Lucia is described as kind and caring by foreign parents too. It is a particularly nasty and cruel accusation in these times. Untrue, but it contributes to the image making process.

# 9. Too much involvement

Lucia was – and is – a very caring person. She took on many tasks, and people gladly let her take on the ‘more difficult’ tasks. She sometimes said that she thought the lives of seriously disabled children must be very difficult, for them and for the parents.
This has been turned in the image-forming to a harsh “she wished that they would just come to their end”, and a step further “she wanted to help such children out of their suffering” etc. In subjects like these the nuances are easily lost and well meant humanitarian pity can be interpreted as evil intent.

# 10. Witness from prison

During the process a fellow inmate made a burdensome statement. This statement appeared during the trial to be completely untrue (as was often the case). But even now this false witness statement keeps echoing round. Although some people still insist that where there is smoke there is fire, despite the fact that there's no evidence to support it.

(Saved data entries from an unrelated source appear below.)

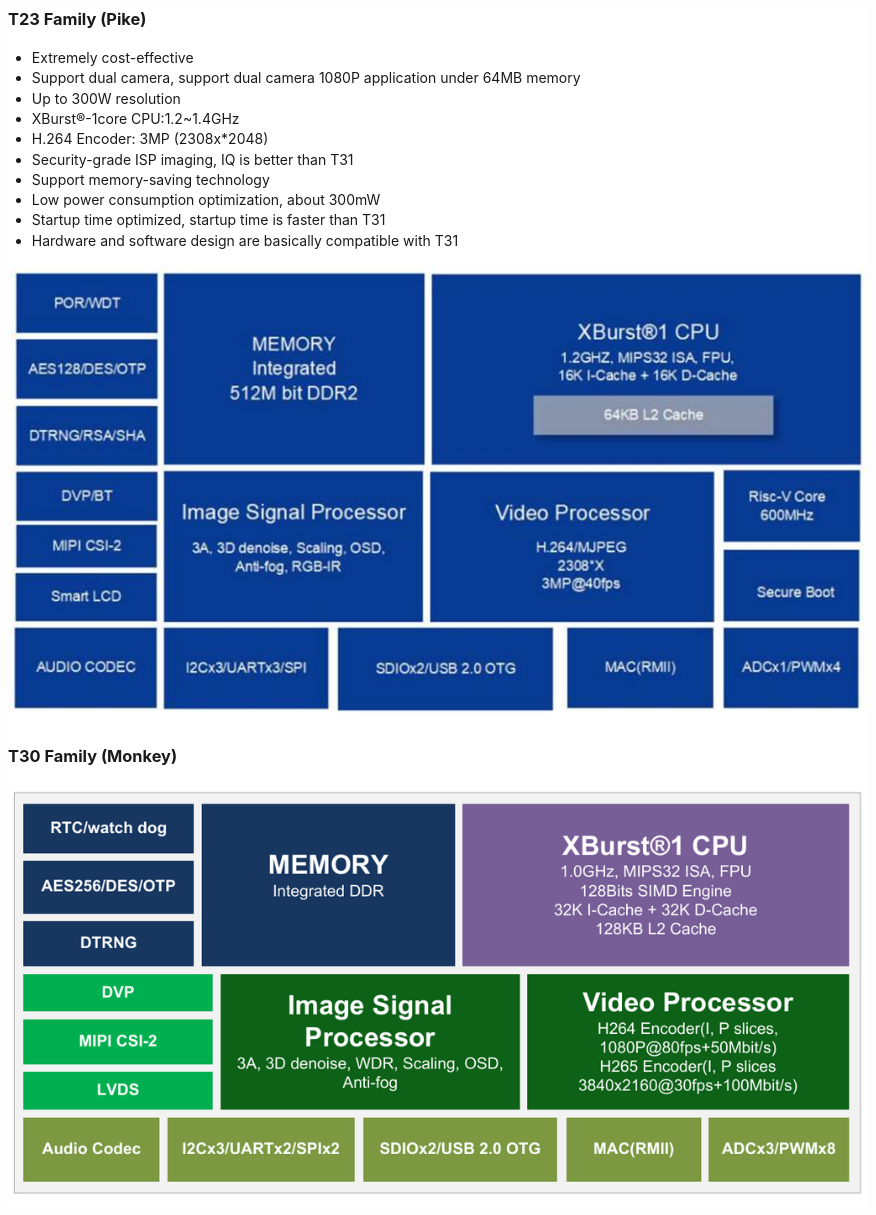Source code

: 
### T23 Family (Pike)

* Extremely cost-effective
* Support dual camera, support dual camera 1080P application under 64MB memory
* Up to 300W resolution
* XBurst®-1core CPU:1.2~1.4GHz
* H.264 Encoder: 3MP (2308x*2048)
* Security-grade ISP imaging, IQ is better than T31
* Support memory-saving technology
* Low power consumption optimization, about 300mW
* Startup time optimized, startup time is faster than T31
* Hardware and software design are basically compatible with T31

![](pix/T23_Block_Diagram.png)

### T30 Family (Monkey)

![](pix/T30_Block_Diagram.png)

Lucia's prison reputation grew from this erroneous statement. Speculation was rife, and reinforced misconceptions while increasing the attachment of a stereoptypical serial killers' image to her name.

# 11. Why is the Derksen family so active?

They are related to the pediatrician, who was closely involved in the research. There was never a problem with family ties, Lucia was unknown to them. The family itself has no interest in this case.
Because of the aforementioned family connection more interest for the case was generated. Because of the information, as it is possible to read in the judgment and the sentence, and the discussions in the media about the presentation of evidence, doubts arose about whether there had been a fair trial.

They tried initially to get the PPS's attention for the case outside the media. When that proved impossible they sought – contre cœur – discreet contact with the media.